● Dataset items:
· · ·
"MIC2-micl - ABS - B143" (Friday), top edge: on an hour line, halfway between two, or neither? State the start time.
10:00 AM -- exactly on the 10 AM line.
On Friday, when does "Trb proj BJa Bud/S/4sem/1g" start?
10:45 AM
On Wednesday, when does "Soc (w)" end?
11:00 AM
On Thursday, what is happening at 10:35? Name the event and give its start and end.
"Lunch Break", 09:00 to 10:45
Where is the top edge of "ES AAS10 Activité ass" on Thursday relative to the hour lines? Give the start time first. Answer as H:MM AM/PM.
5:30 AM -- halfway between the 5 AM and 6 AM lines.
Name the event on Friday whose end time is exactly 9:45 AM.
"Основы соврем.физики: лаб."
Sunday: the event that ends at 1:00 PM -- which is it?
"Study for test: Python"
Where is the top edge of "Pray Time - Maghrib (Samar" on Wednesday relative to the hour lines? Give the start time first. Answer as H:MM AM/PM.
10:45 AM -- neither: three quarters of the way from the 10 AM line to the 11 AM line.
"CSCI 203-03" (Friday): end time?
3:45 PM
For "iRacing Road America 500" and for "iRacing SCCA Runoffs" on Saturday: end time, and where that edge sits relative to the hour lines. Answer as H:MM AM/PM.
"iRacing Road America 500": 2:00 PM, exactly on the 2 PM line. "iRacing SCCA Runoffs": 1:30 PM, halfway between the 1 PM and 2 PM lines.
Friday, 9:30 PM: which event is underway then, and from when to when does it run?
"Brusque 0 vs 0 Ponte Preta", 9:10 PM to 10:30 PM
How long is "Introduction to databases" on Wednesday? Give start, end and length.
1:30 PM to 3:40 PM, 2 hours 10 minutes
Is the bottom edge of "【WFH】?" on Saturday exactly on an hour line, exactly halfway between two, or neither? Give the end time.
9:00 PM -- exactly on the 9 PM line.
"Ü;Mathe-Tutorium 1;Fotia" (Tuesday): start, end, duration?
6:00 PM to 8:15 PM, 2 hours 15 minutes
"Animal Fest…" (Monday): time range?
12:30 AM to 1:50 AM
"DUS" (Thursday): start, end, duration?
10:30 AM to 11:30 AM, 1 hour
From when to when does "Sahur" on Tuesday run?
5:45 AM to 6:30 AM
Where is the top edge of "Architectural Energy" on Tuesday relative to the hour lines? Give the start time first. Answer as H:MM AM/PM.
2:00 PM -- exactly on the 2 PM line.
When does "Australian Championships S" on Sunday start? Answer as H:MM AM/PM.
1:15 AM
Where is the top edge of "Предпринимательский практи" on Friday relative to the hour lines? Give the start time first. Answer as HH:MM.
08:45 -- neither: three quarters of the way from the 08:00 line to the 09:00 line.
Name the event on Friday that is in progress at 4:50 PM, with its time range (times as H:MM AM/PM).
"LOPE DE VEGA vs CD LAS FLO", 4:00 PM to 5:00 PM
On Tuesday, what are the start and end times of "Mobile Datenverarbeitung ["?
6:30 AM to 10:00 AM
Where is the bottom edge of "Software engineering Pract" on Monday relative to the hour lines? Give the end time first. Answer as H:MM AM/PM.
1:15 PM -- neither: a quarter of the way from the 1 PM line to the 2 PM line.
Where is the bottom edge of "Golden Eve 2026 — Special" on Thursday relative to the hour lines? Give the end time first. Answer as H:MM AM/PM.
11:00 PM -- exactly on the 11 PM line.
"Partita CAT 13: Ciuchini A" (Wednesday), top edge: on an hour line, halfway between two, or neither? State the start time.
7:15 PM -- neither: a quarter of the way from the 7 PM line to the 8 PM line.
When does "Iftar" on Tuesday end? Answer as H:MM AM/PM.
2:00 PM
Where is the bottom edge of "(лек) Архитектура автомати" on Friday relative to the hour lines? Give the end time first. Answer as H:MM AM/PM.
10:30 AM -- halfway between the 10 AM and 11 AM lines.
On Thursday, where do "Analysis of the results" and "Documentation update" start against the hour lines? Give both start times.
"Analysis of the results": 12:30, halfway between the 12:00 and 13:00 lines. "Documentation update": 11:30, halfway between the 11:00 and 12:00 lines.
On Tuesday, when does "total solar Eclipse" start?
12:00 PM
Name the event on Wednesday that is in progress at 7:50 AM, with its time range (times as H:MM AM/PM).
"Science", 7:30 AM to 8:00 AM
· · ·
● WRITTEN INSTRUCTION: Please transcribe the records above without any changes, starting at the line containing "Name the event on Wednesday" and continuing through the end of the records.

● EXERCISE RESULT:
Name the event on Wednesday that is in progress at 7:50 AM, with its time range (times as H:MM AM/PM).
"Science", 7:30 AM to 8:00 AM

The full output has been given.